とはいえ、いつも世話になっている。それくらいの協力は惜しまないが。
「おはようチユ! 今日はよろしくね!」
見ればサリュもやる気十分で、いよいよだと目をキラキラさせている。
眩しいヤツめ。
「サリュちゃん子どもみたいですね~」
「神守。そういうのは思っても言うんじゃねぇ」
「それじゃあ、サリュちゃんが好きってことは、先輩はロリコンというやつでは?」
「それも言うんじゃねぇ。
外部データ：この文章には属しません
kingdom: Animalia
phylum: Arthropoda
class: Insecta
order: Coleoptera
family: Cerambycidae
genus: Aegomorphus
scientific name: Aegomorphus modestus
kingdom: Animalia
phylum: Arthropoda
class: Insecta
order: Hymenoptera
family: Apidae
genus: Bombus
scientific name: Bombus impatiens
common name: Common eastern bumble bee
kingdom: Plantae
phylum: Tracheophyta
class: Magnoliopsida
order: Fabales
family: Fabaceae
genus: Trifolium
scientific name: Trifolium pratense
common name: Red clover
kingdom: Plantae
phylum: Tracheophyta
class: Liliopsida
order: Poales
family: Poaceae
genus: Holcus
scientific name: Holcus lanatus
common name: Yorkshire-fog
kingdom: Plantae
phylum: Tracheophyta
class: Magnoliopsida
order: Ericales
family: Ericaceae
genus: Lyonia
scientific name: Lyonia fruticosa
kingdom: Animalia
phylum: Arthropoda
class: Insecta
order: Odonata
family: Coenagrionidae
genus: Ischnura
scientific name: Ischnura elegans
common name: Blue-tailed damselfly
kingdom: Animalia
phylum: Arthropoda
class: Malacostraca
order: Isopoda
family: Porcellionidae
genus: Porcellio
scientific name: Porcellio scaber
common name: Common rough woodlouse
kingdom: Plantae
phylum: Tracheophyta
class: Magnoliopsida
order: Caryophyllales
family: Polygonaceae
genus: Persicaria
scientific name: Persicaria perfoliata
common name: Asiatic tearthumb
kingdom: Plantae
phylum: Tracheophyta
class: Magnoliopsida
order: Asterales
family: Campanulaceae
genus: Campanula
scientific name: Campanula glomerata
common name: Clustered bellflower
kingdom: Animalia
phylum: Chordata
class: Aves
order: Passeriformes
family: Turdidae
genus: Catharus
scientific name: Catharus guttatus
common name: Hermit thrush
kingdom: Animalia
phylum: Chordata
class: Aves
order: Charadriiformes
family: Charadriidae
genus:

違うからな」
「違うんですか?」
「断じて違うだろ」
即答する。
俺がロリコンだと? それはないだろ。
なんたって、俺がもっとも魅力を感じているのは――。
「確かに、片桐先輩っておっぱい好きですしね。順当に、ナイスバディな年上って部分に惹かれてるんでしょうか?」
「……違ぇよ」
「断じて下さいよ」
げんなりと、呆れ顔を向けられてしまった。
ああくそっ、ほんとにこいつは、畜生。
ともあれ、さっそく準備を始めよう。
そう促され、サリュは千雪に連れられてバックルームへ入っていった。